A Milano, in occasione della conferenza biennale della World Fair Trade Organization e a Milano Fair City, c’era anche Gonzalo Tavera Cruz. Arriva dalla Colombia, un Paese che vive una guerra civile lunga cinquant’anni, ed è il coordinatore di Asoprolan, un’associazione di produttori di cacao del dipartimento di Santander. “Quando siamo nati, le famiglie associate erano 39. Oggi sono 300. Il nostro è un progetto di sviluppo alternativo. L’alternativa offerta alle famiglie è quella di passare dalla illegalità alla legalità, dalla coltivazione di coca e amapola (il papavero da oppio, ndr) al caffè, al cacao, all’apicoltura, o all’orticoltura e frutticoltura, a seconda delle vocazione della terra” spiega Tavera Cruz.  

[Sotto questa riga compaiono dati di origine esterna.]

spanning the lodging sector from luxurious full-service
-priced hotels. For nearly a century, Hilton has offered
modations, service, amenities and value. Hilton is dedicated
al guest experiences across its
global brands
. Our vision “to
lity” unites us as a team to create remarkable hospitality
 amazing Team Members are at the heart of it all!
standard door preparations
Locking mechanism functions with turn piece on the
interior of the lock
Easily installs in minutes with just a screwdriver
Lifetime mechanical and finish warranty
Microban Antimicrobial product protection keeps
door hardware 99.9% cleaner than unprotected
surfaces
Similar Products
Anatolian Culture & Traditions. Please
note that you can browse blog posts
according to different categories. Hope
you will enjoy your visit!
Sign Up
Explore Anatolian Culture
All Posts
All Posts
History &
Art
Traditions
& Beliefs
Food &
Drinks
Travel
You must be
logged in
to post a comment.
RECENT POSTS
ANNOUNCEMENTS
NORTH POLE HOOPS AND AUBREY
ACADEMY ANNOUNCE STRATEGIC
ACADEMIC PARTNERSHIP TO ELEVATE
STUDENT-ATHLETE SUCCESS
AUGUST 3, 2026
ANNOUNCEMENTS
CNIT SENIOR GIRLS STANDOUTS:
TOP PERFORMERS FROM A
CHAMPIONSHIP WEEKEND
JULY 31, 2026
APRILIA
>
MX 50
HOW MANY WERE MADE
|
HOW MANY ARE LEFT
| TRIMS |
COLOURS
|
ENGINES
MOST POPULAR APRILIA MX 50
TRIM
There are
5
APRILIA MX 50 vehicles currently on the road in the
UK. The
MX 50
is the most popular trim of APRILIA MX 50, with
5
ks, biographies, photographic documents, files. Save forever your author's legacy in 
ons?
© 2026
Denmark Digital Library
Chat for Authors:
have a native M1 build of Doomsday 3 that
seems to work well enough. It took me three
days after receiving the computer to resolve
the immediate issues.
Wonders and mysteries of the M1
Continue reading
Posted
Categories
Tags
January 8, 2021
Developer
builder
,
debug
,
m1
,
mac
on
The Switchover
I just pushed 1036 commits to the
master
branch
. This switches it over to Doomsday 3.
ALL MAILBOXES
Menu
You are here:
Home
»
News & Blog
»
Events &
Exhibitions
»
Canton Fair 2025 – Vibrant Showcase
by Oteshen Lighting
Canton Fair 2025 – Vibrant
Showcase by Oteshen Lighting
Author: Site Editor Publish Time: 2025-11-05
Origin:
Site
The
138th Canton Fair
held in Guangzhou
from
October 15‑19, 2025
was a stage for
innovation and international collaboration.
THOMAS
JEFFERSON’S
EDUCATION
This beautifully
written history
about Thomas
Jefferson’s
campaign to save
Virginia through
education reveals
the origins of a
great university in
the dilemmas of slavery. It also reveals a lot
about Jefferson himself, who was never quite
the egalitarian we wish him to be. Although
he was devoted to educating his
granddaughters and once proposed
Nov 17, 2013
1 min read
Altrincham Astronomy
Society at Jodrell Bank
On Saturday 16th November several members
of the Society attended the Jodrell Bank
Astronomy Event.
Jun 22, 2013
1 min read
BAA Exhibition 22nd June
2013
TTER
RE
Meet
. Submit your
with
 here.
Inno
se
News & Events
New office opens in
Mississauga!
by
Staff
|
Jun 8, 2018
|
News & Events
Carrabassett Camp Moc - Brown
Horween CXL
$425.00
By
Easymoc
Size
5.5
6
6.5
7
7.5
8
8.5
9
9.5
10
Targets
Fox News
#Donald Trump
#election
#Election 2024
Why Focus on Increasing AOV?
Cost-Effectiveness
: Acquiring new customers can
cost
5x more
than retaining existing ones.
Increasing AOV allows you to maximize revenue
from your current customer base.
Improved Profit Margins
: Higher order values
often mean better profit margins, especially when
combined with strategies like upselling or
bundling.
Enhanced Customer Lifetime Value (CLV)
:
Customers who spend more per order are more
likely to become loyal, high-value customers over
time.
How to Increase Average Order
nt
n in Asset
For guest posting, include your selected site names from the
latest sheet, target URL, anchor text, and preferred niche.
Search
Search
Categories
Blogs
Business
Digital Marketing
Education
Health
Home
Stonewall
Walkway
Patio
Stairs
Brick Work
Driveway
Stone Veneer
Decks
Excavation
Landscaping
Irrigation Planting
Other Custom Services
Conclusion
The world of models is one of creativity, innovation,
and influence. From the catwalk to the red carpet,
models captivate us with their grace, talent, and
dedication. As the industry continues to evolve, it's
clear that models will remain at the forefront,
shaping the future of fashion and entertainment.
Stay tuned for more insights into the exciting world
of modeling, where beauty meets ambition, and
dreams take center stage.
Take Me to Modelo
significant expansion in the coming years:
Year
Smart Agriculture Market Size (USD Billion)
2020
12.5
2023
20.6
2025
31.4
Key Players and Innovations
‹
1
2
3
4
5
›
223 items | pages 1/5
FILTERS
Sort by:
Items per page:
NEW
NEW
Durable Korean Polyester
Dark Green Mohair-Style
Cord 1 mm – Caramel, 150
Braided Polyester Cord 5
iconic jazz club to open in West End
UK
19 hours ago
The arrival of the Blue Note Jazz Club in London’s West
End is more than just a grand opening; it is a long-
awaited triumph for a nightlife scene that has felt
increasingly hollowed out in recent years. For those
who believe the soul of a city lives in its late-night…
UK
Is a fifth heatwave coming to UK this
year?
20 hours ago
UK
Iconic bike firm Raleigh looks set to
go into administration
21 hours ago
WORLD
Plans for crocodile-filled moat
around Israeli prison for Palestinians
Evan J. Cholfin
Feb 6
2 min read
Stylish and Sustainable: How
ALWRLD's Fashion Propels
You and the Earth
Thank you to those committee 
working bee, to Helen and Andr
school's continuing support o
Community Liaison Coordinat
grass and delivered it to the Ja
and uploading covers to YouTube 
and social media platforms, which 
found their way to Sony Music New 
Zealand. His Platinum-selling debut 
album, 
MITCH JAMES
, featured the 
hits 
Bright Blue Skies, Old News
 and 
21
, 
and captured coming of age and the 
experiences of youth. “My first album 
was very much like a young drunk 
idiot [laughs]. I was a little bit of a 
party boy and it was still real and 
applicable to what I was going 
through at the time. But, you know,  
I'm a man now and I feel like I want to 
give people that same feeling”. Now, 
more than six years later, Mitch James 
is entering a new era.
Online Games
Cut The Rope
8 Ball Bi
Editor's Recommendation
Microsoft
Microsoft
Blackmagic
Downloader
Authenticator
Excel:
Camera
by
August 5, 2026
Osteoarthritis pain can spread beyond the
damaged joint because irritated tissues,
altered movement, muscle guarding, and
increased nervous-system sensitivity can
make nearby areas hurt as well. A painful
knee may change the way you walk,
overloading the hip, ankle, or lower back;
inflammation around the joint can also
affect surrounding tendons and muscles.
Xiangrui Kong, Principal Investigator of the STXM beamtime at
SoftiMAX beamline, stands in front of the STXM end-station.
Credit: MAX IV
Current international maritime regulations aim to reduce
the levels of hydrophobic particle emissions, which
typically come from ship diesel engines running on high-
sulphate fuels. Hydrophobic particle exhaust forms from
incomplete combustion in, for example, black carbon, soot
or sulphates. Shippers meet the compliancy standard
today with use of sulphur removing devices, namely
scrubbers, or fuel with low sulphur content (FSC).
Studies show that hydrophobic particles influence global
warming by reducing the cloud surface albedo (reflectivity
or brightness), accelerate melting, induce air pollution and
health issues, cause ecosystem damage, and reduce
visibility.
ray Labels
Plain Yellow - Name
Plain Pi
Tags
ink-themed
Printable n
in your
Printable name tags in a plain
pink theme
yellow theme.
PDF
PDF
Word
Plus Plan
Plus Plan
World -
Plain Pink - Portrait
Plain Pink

“L’unico cammino possibile per poter pacificare un conflitto è un progetto alternativo. Quando una regione vive una situazione di violenza, le istituzioni non devono arrivare con armi, ma con progetti produttivi, per calmarla. Con insegnamenti e risorse. Chi vive un territorio in conflitto non è capace di vedere oltre. La guerra è uno spazio chiuso: bisogna poter vedere che ci sono altre possibilità, ‘fuori’ dal conflitto” continua a raccontare. Nello specifico, molte comunità del dipartimento di Santander si trovano a “quattro o cinque ore di cammino da strade di collegamento, e non avrebbero, da sole, vie d’accesso a un mercato per il cacao, o per gli avocado. I narcotrafficanti, invece, co-finanziano la produzione, dalla semina alla trasformazione”. Esistono piani di sradicamento delle coltivazioni, a cui numerose comunità aderiscono volontariamente. “C’è anche la erradicaciòn forzada, ma la maggioranza delle comunità sceglie quella volontaria. Nonostante questo, in Colombia restano seminati 48mila ettari di coca” racconta Ana Lucía Uribe, che lavora per l’agenzia Onu per il controllo della droga e la prevenzione del crimine (UNODC). Per la funzionaria delle Nazioni Unite, quello di Asoprolan -che oggi esporta il proprio cacao in Italia, attraverso il circuito del fair trade in partnership con Altraqualità- è un esempio.